It would be difficult to imagine yachting without the convenience of the outboard motor. This workhorse of the cruising yachtsman is often neglected, unloved, left unattended between weekends, yet remains reasonably reliable. Until that one occasion when the alternative is a long row in less than ideal conditions, and it chooses to stop when somewhere between boat and shore. Inspection of the cooling water telltale reveals a total absence of flow. It is at times like these that the owner regrets not flushing in fresh water after every trip.
It’s not always convenient to flush your outboard motor after using it in seawater.

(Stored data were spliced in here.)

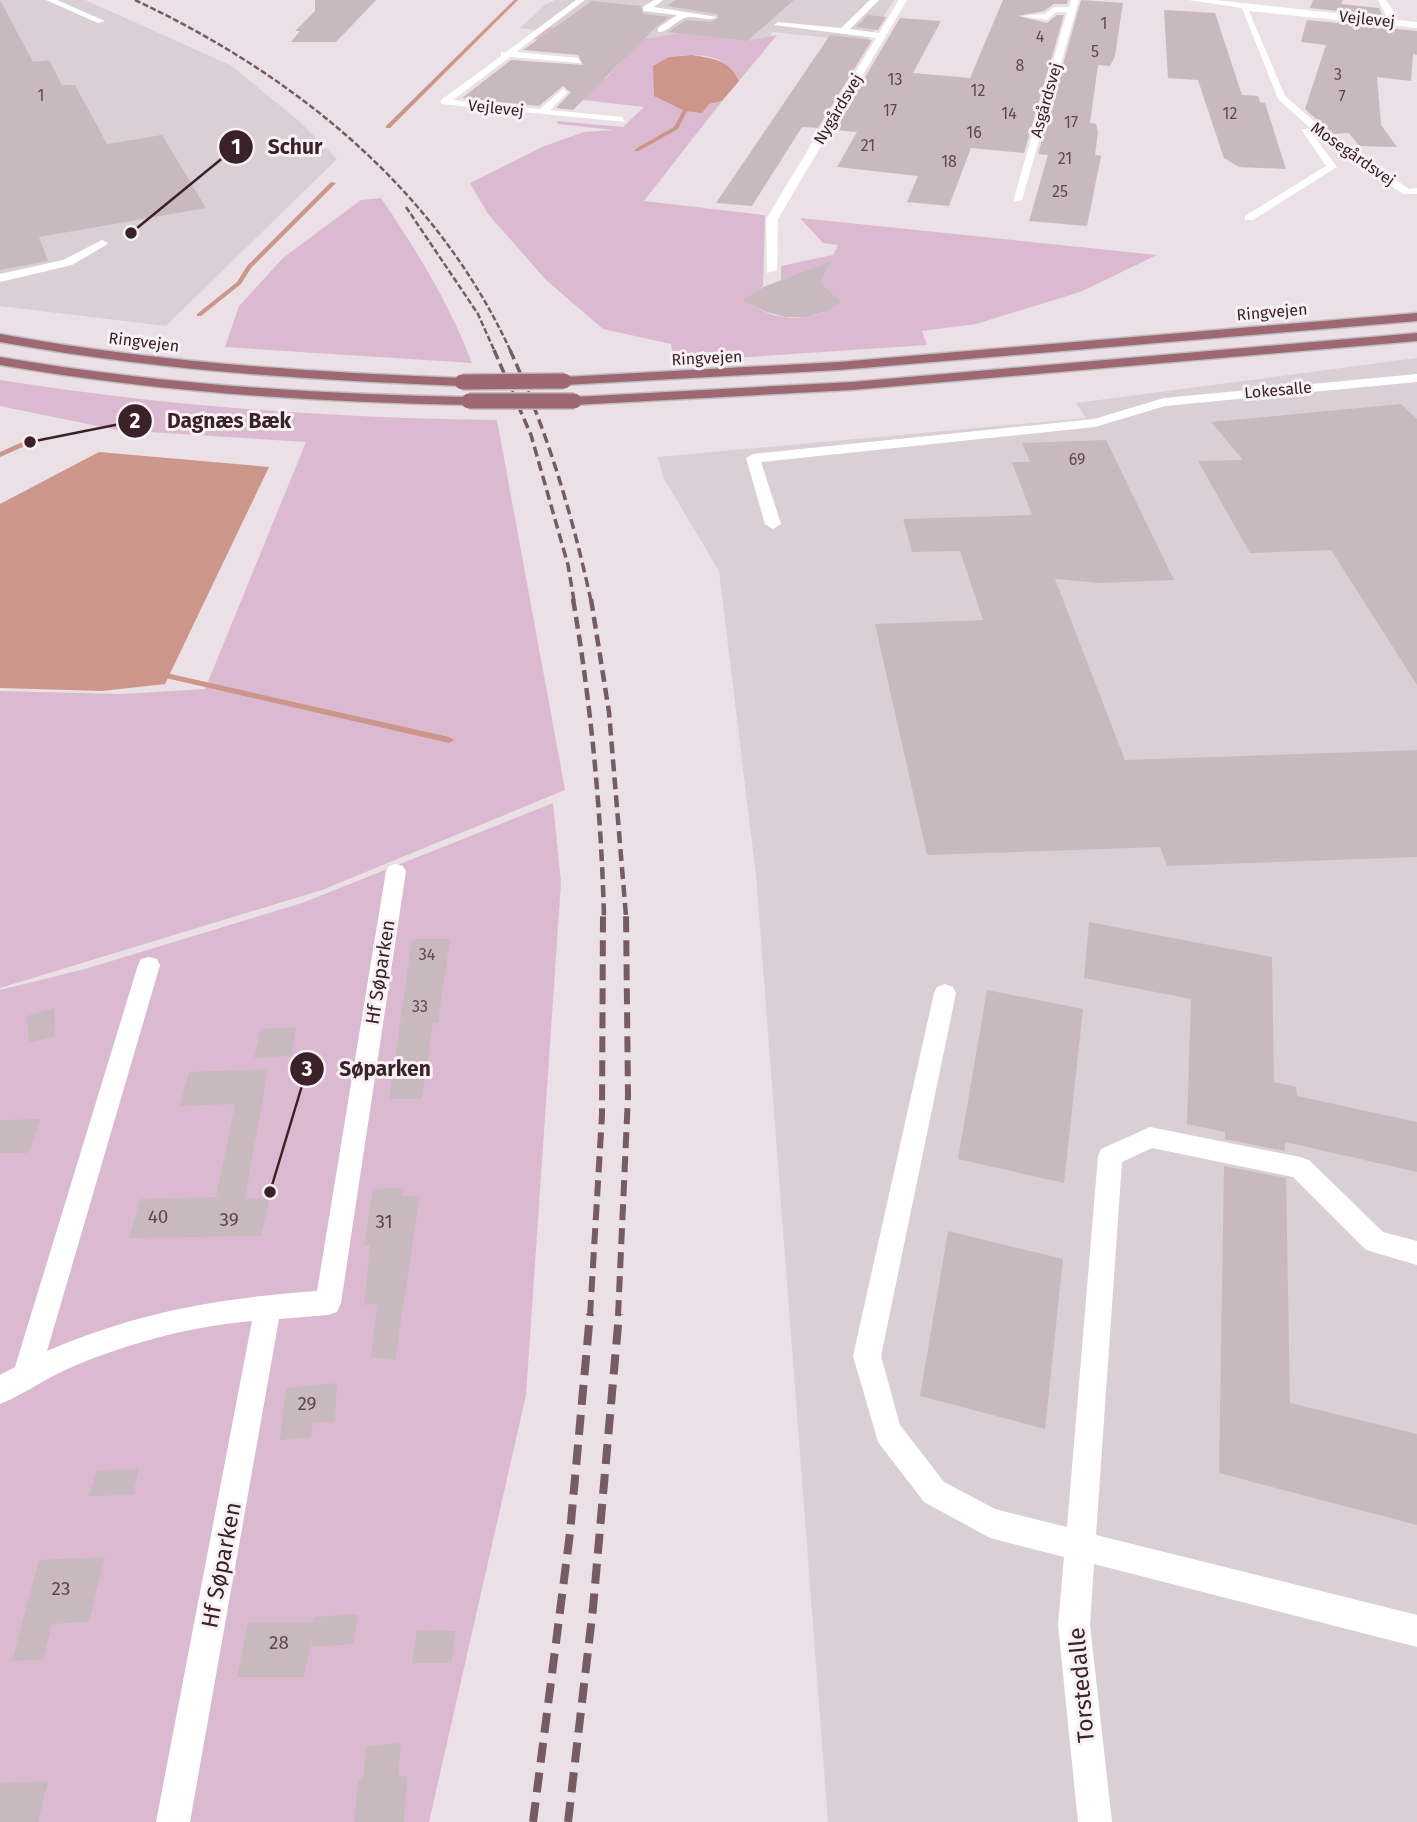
<svg xmlns="http://www.w3.org/2000/svg" width="1417" height="1822" font-family="'Fira Sans',sans-serif">
<style>
.built{fill:#dacfd4}
.green{fill:#dbbad1}
.water{fill:#cd968a}
.lines{fill:none;stroke-linecap:round;stroke-linejoin:round}
.stream{fill:#cd968a;fill-rule:evenodd}
.building{fill:#c8b9bf}
.major-casing{stroke:#c4bdbe;stroke-width:3}
.minor{fill:#fff;fill-rule:evenodd}
.major{fill:#9e6774;fill-rule:evenodd}
.rail-far4{stroke:#765c62;stroke-width:2.5;stroke-dasharray:6 2.5;stroke-linecap:butt}
.rail-far3{stroke:#765c62;stroke-width:3.5;stroke-dasharray:10 5;stroke-linecap:butt}
.rail-far2{stroke:#765c62;stroke-width:4.5;stroke-dasharray:12 6;stroke-linecap:butt}
.rail-far1{stroke:#765c62;stroke-width:6;stroke-dasharray:16 8;stroke-linecap:butt}
.rail{stroke:#765c62;stroke-width:8;stroke-dasharray:20 10;stroke-linecap:butt}
.major-bridge-casing{stroke:#c4bdbe;stroke-width:18;stroke-linecap:butt}
.major-bridge{stroke:#9e6774;stroke-width:15}
.labels{text-anchor:middle;dominant-baseline:central;stroke-width:6;stroke-linejoin:round;paint-order:stroke}
.far-street-label{font-size:16px;fill:#3a2228;stroke:#f7f0f4}
.number-label{font-size:16px;fill:#5e484e}
.street-label{font-size:19px;fill:#3a2228;stroke:#f7f0f4}
.near-number-label{font-size:19px;fill:#5e484e}
.near-street-label{font-size:23px;fill:#3a2228;stroke:#f7f0f4}
.leader{fill:none;stroke:#3a2228;stroke-width:2.5}
.callout-dot{fill:#3a2228;stroke:#f7f0f4;stroke-width:2.5}
.mark-label{font-size:21px;text-anchor:middle;font-weight:bold;fill:#fff}
.callout-label{font-size:21px;text-anchor:middle;font-weight:bold;fill:#3a2228;stroke:#f7f0f4;stroke-width:6;stroke-linejoin:round;paint-order:stroke}
</style>
<rect width="100%" height="100%" fill="#eae0e5"/>
<g class="built">
<polygon points="0,0 85,0 230,65 299,121 337,159 166,326 0,306"/>
<polygon points="555,0 894,0 867,42 773,32 750,57 520,28 545,5"/>
<polygon points="1417,358 1417,1822 828,1822 756,875 719,571 663,477 658,457 1086,418 1076,403"/>
</g>
<g class="green">
<path d="M548,27L648,39L678,33L747,41L777,35L739,81C726,52 696,54 669,57L709,104L722,101L644,201L765,215L763,286L757,291L755,305C773,321 802,320 824,312L781,282V266L833,255L838,245L823,243L800,218L1157,255L1080,292L976,324L922,331L927,345L674,362L671,344L603,329L546,280L488,214L470,183L542,147L584,132L614,130L558,124L557,121L623,127L644,107L575,99L582,91L566,90L570,75L605,79L625,58L592,55L585,61L581,60L595,45L532,39Z"/>
<path d="M381,198C417,251 449,303 472,363L225,347L239,306L283,258L361,200Z"/>
<path d="M0,380C165,406 330,418 497,420L565,790L322,890L0,988V691L122,694L205,689L306,442L117,430L0,406Z"/>
<polygon points="553,803 561,883 526,1395 429,1822 0,1822 0,990 85,969 302,903"/>
</g>
<g class="water">
<path d="M692,55C714,59 729,59 739,81L722,101L709,104L702,113L685,111L654,96L653,66L669,57Z"/>
<polygon points="99,452 269,467 165,684 102,691 0,688 0,504"/>
</g>
<g class="lines">
<g class="stream">
<polygon points="514,0 518,0 390,128 386,128 386,126"/>
<polygon points="683,110 687,111 678,129 639,151 635,151 635,149 674,127"/>
<polygon points="331,182 336,183 251,268 241,284 201,316 197,316 197,314 237,282 247,266"/>
<polygon points="27,440 34,442 0,457 0,452"/>
<polygon points="163,667 167,670 166,673 449,737 454,740 449,743 157,676 157,672"/>
</g>
</g>
<g class="building">
<polygon points="0,0 33,62 49,60 62,85 75,85 107,144 162,135 206,208 39,237 48,261 0,270"/>
<polygon points="315,0 376,0 336,42 291,42 300,31 295,31 315,11"/>
<polygon points="676,0 794,0 747,41 668,32 686,20 711,22 719,18 717,14 667,6"/>
<polygon points="1003,0 1068,0 1067,4 1054,4 1044,11 1018,16 1047,23 1057,15 1064,15 1024,153 971,148 949,206 907,202 918,176 837,167 857,132 834,130 900,18 941,21 913,73 970,78"/>
<polygon points="1081,0 1123,3 1115,56 1110,66 1098,65 1090,123 1096,124 1098,132 1095,155 1101,156 1087,226 1029,221 1048,155 1038,154"/>
<polygon points="1313,0 1343,0 1341,4 1379,8 1383,16 1310,8"/>
<polygon points="592,1 641,6 643,14 670,17 657,26 573,110 556,108 571,92 563,86 539,106 462,98 511,60 583,65 578,55 523,50"/>
<polygon points="1164,10 1215,13 1242,95 1258,96 1260,102 1265,103 1286,169 1239,167 1224,158 1198,80 1168,78"/>
<polygon points="868,15 886,17 878,30 856,27"/>
<polygon points="1307,20 1417,31 1417,55 1413,54 1411,81 1377,77 1381,125 1397,147 1359,146 1349,133 1333,134 1305,109 1326,45 1301,42"/>
<polygon points="830,35 872,40 818,128 802,127 752,206 716,203"/>
<polygon points="830,262 820,283 841,302 824,312 806,317 785,317 767,312 743,300 763,287"/>
<polygon points="1401,404 1417,419 1417,685 1331,550 1250,553 1198,461 1243,460 1211,422"/>
<polygon points="1106,440 1174,580 1100,583 1055,579 1125,760 1417,750 1417,857 1167,866 1160,847 927,855 875,624 983,620 960,551 912,552 903,519 1032,515 1012,462 1030,462 1022,443"/>
<polygon points="1089,922 1272,957 1274,1082 1296,1087 1297,1096 1417,1122 1417,1172 1285,1142 1285,1151 1225,1139 1225,1132 1187,1124 1191,999 1084,978"/>
<polygon points="412,939 450,939 438,1023 433,1023 422,1099 389,1099"/>
<polygon points="987,990 1083,1009 1064,1183 958,1159"/>
<polygon points="54,1008 55,1036 29,1043 27,1016"/>
<polygon points="296,1027 291,1056 254,1058 261,1029"/>
<polygon points="268,1069 245,1199 270,1198 261,1236 129,1238 140,1199 216,1197 235,1104 180,1106 189,1072"/>
<polygon points="41,1119 28,1153 0,1153 0,1120"/>
<polygon points="1224,1166 1286,1178 1290,1403 1417,1434 1417,1525 1219,1473"/>
<polygon points="404,1188 403,1196 420,1195 395,1360 371,1357 377,1304 364,1305 370,1245 364,1245 373,1189"/>
<polygon points="948,1231 1063,1259 1045,1429 920,1396"/>
<polygon points="337,1383 335,1421 313,1423 311,1437 280,1440 286,1388"/>
<polygon points="139,1469 133,1495 89,1496 97,1470"/>
<polygon points="105,1557 89,1622 52,1624 43,1660 12,1661 39,1560"/>
<polygon points="358,1614 354,1644 311,1647 312,1637 304,1677 237,1677 248,1622 313,1622 314,1617"/>
<polygon points="417,1630 456,1631 451,1663 412,1663"/>
<polygon points="401,1743 398,1776 407,1776 404,1822 354,1822 358,1781 363,1780 366,1746"/>
<polygon points="48,1781 38,1822 0,1822 0,1783"/>
</g>
<g class="lines">
<g class="major-casing">
<g id="major">
<polygon points="1417,313 1417,321 839,370 564,385 557,381 564,377 839,362"/>
<polygon points="1417,333 1417,341 852,390 574,405 567,401 574,397 852,382"/>
<path d="M0,334C153,362 307,372 462,378L469,382L462,386C307,380 153,370 0,342Z"/>
<path d="M0,357C156,384 311,394 469,397L476,401L469,405C311,402 156,392 0,365Z"/>
</g>
</g>
<g class="minor">
<polygon points="46,0 57,0 105,21 98,23"/>
<polygon points="576,0 585,0 516,52 578,58 581,63 510,57 453,100 540,109 563,89 568,92 550,110 622,117 625,122 441,104 441,100 501,56 501,52 506,52"/>
<path d="M654,0H663L654,7L717,17C708,22 699,16 689,17C677,18 670,32 658,32V28L677,15L643,11V7Z"/>
<polygon points="870,0 879,0 850,29 879,33 899,0 907,0 778,219 777,270 767,273 766,219 876,38 774,25 778,22 841,28"/>
<polygon points="1071,0 1079,0 1022,200 1013,202 1067,12 1056,12 1047,20 1021,16 1045,14 1054,7 1069,7"/>
<polygon points="1188,0 1214,0 1388,19 1378,0 1386,0 1397,16 1397,20 1417,22 1417,28 1249,11 1285,96 1329,134 1409,189 1417,188 1417,194 1403,194 1321,138 1278,99 1242,8"/>
<polygon points="1301,129 1309,129 1337,167 1253,220 1245,220 1245,216 1326,166"/>
<polygon points="102,240 108,243 106,245 72,265 0,282 0,274 63,260"/>
<polygon points="1417,374 1417,382 1165,406 1095,427 761,462 781,524 773,529 765,524 746,458 753,454 1094,419 1164,398"/>
<path d="M396,864L403,866L406,871L341,1303L337,1312L328,1315L279,1319L190,1822H156L252,1321C187,1327 123,1344 63,1371C42,1381 22,1395 0,1404V1375L15,1367L138,965L141,959L149,957L157,959L160,965L47,1351C137,1312 219,1298 317,1291L386,871L389,866Z"/>
<polygon points="945,984 953,987 956,993 881,1356 900,1425 944,1482 995,1509 1067,1527 1098,1156 1101,1149 1150,1127 1300,1157 1309,1160 1383,1232 1417,1241 1417,1265 1366,1250 1293,1177 1152,1148 1122,1162 1096,1535 1417,1615 1417,1647 1094,1564 1090,1625 1112,1822 1078,1822 1058,1625 1064,1557 990,1538 924,1502 878,1442 853,1356 934,993 937,987"/>
</g>
<use href="#major" class="major"/>
<g class="rail-far4">
<path d="M135,0C294,75 436,188 511,352"/>
<polyline points="406,207 478,314 495,352"/>
</g>
<g class="rail-far3">
<polyline points="494,350 531,435 568,565 574,601"/>
<path d="M510,350C547,431 572,513 591,601"/>
</g>
<g class="rail-far2">
<path d="M573,599C591,704 601,809 604,916"/>
<polyline points="591,599 609,712 626,916"/>
</g>
<g class="rail-far1">
<polyline points="590,1316 602,1115 603,914"/>
<polyline points="618,1316 628,1096 626,914"/>
</g>
<g class="rail">
<polyline points="533,1822 570,1533 590,1314"/>
<polyline points="568,1822 593,1608 619,1314"/>
</g>
<g class="major-bridge-casing">
<g id="major-bridge">
<polyline points="462,382 564,381"/>
<polyline points="469,401 574,401"/>
</g>
</g>
<use href="#major-bridge" class="major-bridge"/>
</g>
<g class="labels">
<g class="far-street-label">
<text transform="translate(1367 19) rotate(6)">Vejlevej</text>
<text transform="translate(1046 100) rotate(-74)">Asgårdsvej</text>
<text transform="translate(496 108) rotate(6)">Vejlevej</text>
<text transform="translate(838 109) rotate(-59)">Nygårdsvej</text>
<text transform="translate(1353 154) rotate(35)">Mosegårdsvej</text>
<text transform="translate(1272 312) rotate(-5)">Ringvejen</text>
<text transform="translate(144 342) rotate(7)">Ringvejen</text>
<text transform="translate(707 358) rotate(-3)">Ringvejen</text>
<text transform="translate(1278 390) rotate(-5)">Lokesalle</text>
</g>
<g class="number-label">
<text x="1104" y="23">1</text>
<text x="1040" y="36">4</text>
<text x="1095" y="51">5</text>
<text x="1020" y="65">8</text>
<text x="1338" y="74">3</text>
<text x="895" y="79">13</text>
<text x="978" y="90">12</text>
<text x="41" y="95">1</text>
<text x="1342" y="96">7</text>
<text x="890" y="110">17</text>
<text x="1009" y="113">14</text>
<text x="1230" y="113">12</text>
<text x="1071" y="122">17</text>
<text x="974" y="132">16</text>
<text x="868" y="145">21</text>
<text x="1065" y="158">21</text>
<text x="949" y="161">18</text>
<text x="1060" y="191">25</text>
<text x="1077" y="459">69</text>
<text x="427" y="954">34</text>
<text x="420" y="1006">33</text>
</g>
<g class="street-label">
<text transform="translate(380 972) rotate(-81)">Hf Søparken</text>
</g>
<g class="near-number-label">
<text x="158" y="1216">40</text>
<text x="229" y="1219">39</text>
<text x="384" y="1221">31</text>
<text x="307" y="1403">29</text>
<text x="61" y="1588">23</text>
<text x="279" y="1642">28</text>
</g>
<g class="near-street-label">
<text transform="translate(221 1565) rotate(-79)">Hf Søparken</text>
<text transform="translate(1081 1685) rotate(-95)">Torstedalle</text>
</g>
</g>
<path class="leader" d="M131 233L236 147M30 442L135 421M270 1192L307 1069"/>
<g class="callout-dot">
<circle cx="131" cy="233" r="7"/>
<circle cx="30" cy="442" r="7"/>
<circle cx="270" cy="1192" r="7"/>
<circle cx="236" cy="147" r="18"/>
<circle cx="135" cy="421" r="18"/>
<circle cx="307" cy="1069" r="18"/>
</g>
<g class="mark-label">
<text x="236" y="154">1</text>
<text x="135" y="428">2</text>
<text x="307" y="1076">3</text>
</g>
<g class="callout-label">
<text x="295" y="154">Schur</text>
<text x="229" y="428">Dagnæs Bæk</text>
<text x="385" y="1076">Søparken</text>
</g>
</svg>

Many marinas, yards and clubs do not have a fresh water tank, with the result that the internal cooling passages of outboards can remain salty all season round. This idea costs nothing, is extremely portable and can be used on board.
It’s simply an old fender with one end cut off. The weight of the water can be taken mainly by a line through the original eye at the bottom, tied off to the pushpit in the photograph. After some experimentation I also drilled two holes at the upper end using a 20 mm hole-cutter to further support the weight without tearing the soft plastic. The device will work with any outboard engine that has a gearbox but it cannot cope with a rotating propeller. Slide the fender over the leg, tie top and bottom, fill with water and run the engine for a few minutes. If a hosepipe is available keep this running into the fender for additional flushing effect. Then untie the upper line, allowing the fender to invert, tipping the water overboard.